Revision tracking records
══════

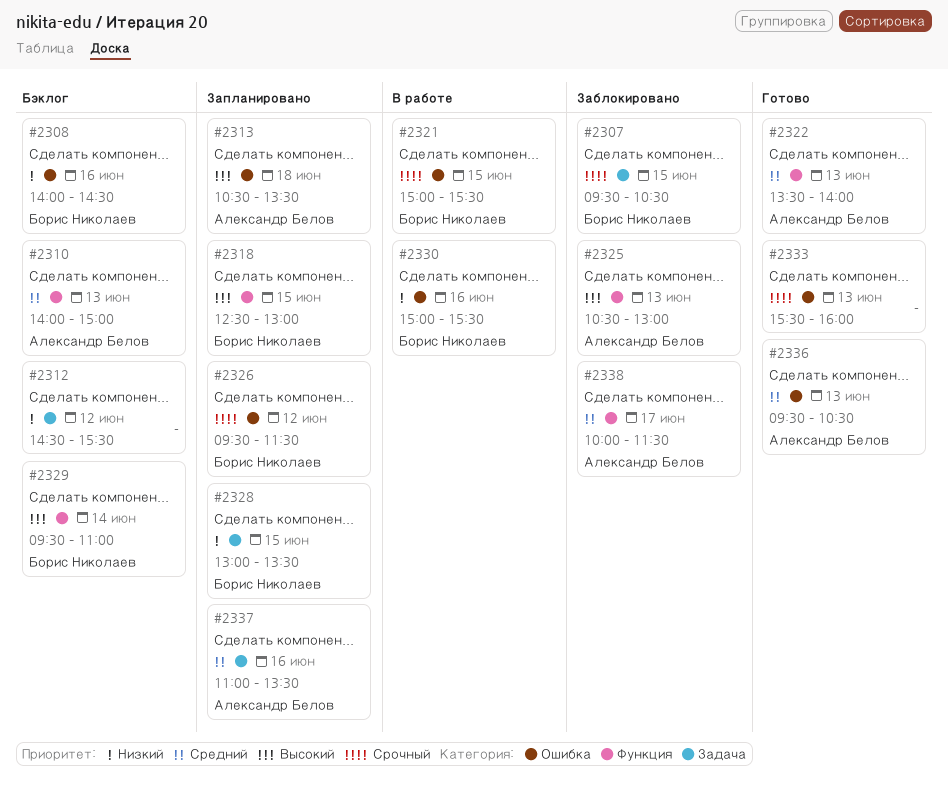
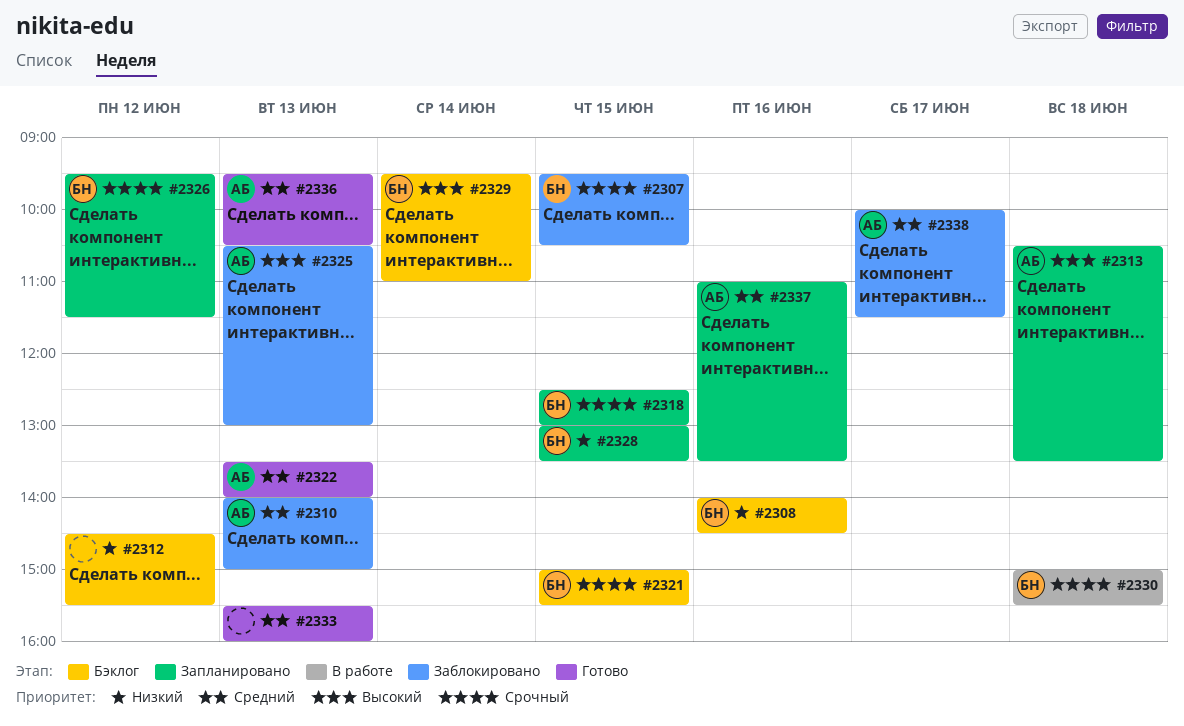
#2310, status: Бэклог -> Заблокировано
#2318, priority: Высокий -> Срочный
#2321, status: В работе -> Бэклог
#2330, priority: Низкий -> Срочный
#2330, day: Jun 16 -> Jun 18
#2333, priority: Срочный -> Средний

══════

[EXERCISE] Note down each line above where the word "status" occurs.

[RESPONSE TO THIS EXERCISE]
#2310, status: Бэклог -> Заблокировано
#2321, status: В работе -> Бэклог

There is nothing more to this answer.